Please render every line of the items below as a JSON list of strings, with one string per line and blank lines omitted.

──────

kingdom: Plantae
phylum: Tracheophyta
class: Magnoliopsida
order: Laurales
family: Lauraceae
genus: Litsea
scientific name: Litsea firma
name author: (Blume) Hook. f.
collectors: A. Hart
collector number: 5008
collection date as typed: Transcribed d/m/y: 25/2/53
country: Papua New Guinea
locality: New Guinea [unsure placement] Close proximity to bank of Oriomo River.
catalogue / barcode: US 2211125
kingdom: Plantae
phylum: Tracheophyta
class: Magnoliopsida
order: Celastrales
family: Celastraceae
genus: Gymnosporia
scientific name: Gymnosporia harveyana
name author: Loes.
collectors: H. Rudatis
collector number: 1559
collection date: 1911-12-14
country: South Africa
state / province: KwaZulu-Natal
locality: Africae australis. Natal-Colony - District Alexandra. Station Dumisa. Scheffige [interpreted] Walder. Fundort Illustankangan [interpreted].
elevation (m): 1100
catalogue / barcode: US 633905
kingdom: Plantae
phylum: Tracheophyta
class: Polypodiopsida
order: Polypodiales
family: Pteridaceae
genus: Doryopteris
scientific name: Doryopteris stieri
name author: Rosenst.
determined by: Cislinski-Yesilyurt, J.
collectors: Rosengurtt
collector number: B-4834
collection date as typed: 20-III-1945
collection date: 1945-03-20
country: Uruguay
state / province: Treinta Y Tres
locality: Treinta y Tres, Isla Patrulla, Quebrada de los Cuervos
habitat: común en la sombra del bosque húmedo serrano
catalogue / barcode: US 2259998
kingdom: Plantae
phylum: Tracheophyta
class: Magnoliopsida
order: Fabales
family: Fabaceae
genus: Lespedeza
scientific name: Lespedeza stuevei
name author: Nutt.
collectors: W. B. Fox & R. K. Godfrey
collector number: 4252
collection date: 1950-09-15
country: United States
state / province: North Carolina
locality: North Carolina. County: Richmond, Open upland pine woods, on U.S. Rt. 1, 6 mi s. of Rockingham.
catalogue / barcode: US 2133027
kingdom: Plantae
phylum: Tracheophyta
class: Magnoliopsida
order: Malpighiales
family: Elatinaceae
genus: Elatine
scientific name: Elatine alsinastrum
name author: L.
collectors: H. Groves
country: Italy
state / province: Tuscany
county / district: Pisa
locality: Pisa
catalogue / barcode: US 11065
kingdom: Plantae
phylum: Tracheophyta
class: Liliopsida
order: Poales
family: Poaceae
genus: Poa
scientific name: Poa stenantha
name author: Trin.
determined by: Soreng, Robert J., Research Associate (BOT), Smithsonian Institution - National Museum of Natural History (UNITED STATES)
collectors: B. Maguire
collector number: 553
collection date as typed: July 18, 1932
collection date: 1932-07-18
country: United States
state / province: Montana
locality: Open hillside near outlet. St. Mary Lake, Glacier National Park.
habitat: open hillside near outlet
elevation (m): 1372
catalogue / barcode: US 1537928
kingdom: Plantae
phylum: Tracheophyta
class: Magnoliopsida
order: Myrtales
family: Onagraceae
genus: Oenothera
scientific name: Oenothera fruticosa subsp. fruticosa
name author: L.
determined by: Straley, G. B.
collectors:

──────

■ **The solution**
[
  "kingdom: Plantae",
  "phylum: Tracheophyta",
  "class: Magnoliopsida",
  "order: Laurales",
  "family: Lauraceae",
  "genus: Litsea",
  "scientific name: Litsea firma",
  "name author: (Blume) Hook. f.",
  "collectors: A. Hart",
  "collector number: 5008",
  "collection date as typed: Transcribed d/m/y: 25/2/53",
  "country: Papua New Guinea",
  "locality: New Guinea [unsure placement] Close proximity to bank of Oriomo River.",
  "catalogue / barcode: US 2211125",
  "kingdom: Plantae",
  "phylum: Tracheophyta",
  "class: Magnoliopsida",
  "order: Celastrales",
  "family: Celastraceae",
  "genus: Gymnosporia",
  "scientific name: Gymnosporia harveyana",
  "name author: Loes.",
  "collectors: H. Rudatis",
  "collector number: 1559",
  "collection date: 1911-12-14",
  "country: South Africa",
  "state / province: KwaZulu-Natal",
  "locality: Africae australis. Natal-Colony - District Alexandra. Station Dumisa. Scheffige [interpreted] Walder. Fundort Illustankangan [interpreted].",
  "elevation (m): 1100",
  "catalogue / barcode: US 633905",
  "kingdom: Plantae",
  "phylum: Tracheophyta",
  "class: Polypodiopsida",
  "order: Polypodiales",
  "family: Pteridaceae",
  "genus: Doryopteris",
  "scientific name: Doryopteris stieri",
  "name author: Rosenst.",
  "determined by: Cislinski-Yesilyurt, J.",
  "collectors: Rosengurtt",
  "collector number: B-4834",
  "collection date as typed: 20-III-1945",
  "collection date: 1945-03-20",
  "country: Uruguay",
  "state / province: Treinta Y Tres",
  "locality: Treinta y Tres, Isla Patrulla, Quebrada de los Cuervos",
  "habitat: común en la sombra del bosque húmedo serrano",
  "catalogue / barcode: US 2259998",
  "kingdom: Plantae",
  "phylum: Tracheophyta",
  "class: Magnoliopsida",
  "order: Fabales",
  "family: Fabaceae",
  "genus: Lespedeza",
  "scientific name: Lespedeza stuevei",
  "name author: Nutt.",
  "collectors: W. B. Fox & R. K. Godfrey",
  "collector number: 4252",
  "collection date: 1950-09-15",
  "country: United States",
  "state / province: North Carolina",
  "locality: North Carolina. County: Richmond, Open upland pine woods, on U.S. Rt. 1, 6 mi s. of Rockingham.",
  "catalogue / barcode: US 2133027",
  "kingdom: Plantae",
  "phylum: Tracheophyta",
  "class: Magnoliopsida",
  "order: Malpighiales",
  "family: Elatinaceae",
  "genus: Elatine",
  "scientific name: Elatine alsinastrum",
  "name author: L.",
  "collectors: H. Groves",
  "country: Italy",
  "state / province: Tuscany",
  "county / district: Pisa",
  "locality: Pisa",
  "catalogue / barcode: US 11065",
  "kingdom: Plantae",
  "phylum: Tracheophyta",
  "class: Liliopsida",
  "order: Poales",
  "family: Poaceae",
  "genus: Poa",
  "scientific name: Poa stenantha",
  "name author: Trin.",
  "determined by: Soreng, Robert J., Research Associate (BOT), Smithsonian Institution - National Museum of Natural History (UNITED STATES)",
  "collectors: B. Maguire",
  "collector number: 553",
  "collection date as typed: July 18, 1932",
  "collection date: 1932-07-18",
  "country: United States",
  "state / province: Montana",
  "locality: Open hillside near outlet. St. Mary Lake, Glacier National Park.",
  "habitat: open hillside near outlet",
  "elevation (m): 1372",
  "catalogue / barcode: US 1537928",
  "kingdom: Plantae",
  "phylum: Tracheophyta",
  "class: Magnoliopsida",
  "order: Myrtales",
  "family: Onagraceae",
  "genus: Oenothera",
  "scientific name: Oenothera fruticosa subsp. fruticosa",
  "name author: L.",
  "determined by: Straley, G. B.",
  "collectors:"
]